During this period, traditional retailers will undoubtedly retain both considerable market share and the ability to punish the first manufacturer in any category that attempts to implement a bypass strategy. This punishment on the part of retailers could include such actions as withholding product promotions, reducing shelf space, and increasing store-level margins (ultimately charging consumers a higher price) on brands from manufacturers that they consider to be hostile to their own best interests as retailers.

Similar analysis probably explains what actually occurred when the first online brokers began operations, says Clemons.

“The first Internet-based traders were discount brokers like Charles Schwab and online entrants like E-Trade,” says Clemons. “This was no coincidence. Full service houses like Merrill Lynch and Salomon Smith Barney hesitated for fear of alienating their account executives and financial consultants, who might have left the firm, taking clients with them. But when Schwab, E-Trade and other online brokers made inroads, the major ones had to develop their own online systems and could more easily justify this development to their personnel.”

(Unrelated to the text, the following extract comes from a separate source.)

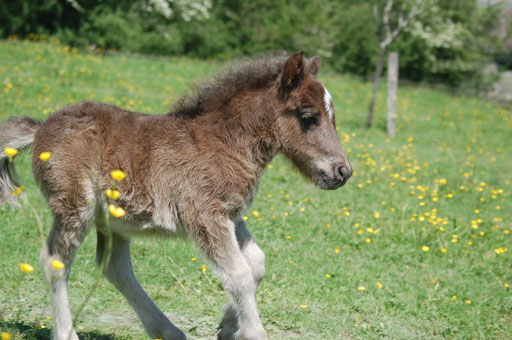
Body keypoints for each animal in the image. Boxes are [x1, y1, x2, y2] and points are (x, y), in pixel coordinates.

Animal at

As with online trading, it appears inevitable that alternative electronic distribution will gain ground in a variety of categories. Some, like air travel and e-ticketing, already have seen significant impact from electronic bypass; others, like grocery retailing, will take much, much longer. While Clemons’ initial studies were drawn from contrasting air travel with grocery distribution, “the principles apply equally well to insurance agencies considering a move to alternative electronic distribution, or to the manufacturers of consumer durables like digital cameras that are considering direct distribution via the Internet,” he says. His group’s most recent studies have examined the electronic distribution of purely digital goods, such as music and news stories, and considered the change in strength of top recording artists (considerable gains) and top reporters (far more limited).

One thing is certain. An enterprise that does not take the time to consider its vulnerabilities and opportunities in the e-commerce arena stands a good chance of being surpassed by ones that do, either because it missed opportunities it should have seized, or, perhaps more likely, because it attempted to seize opportunities that did not yet exist.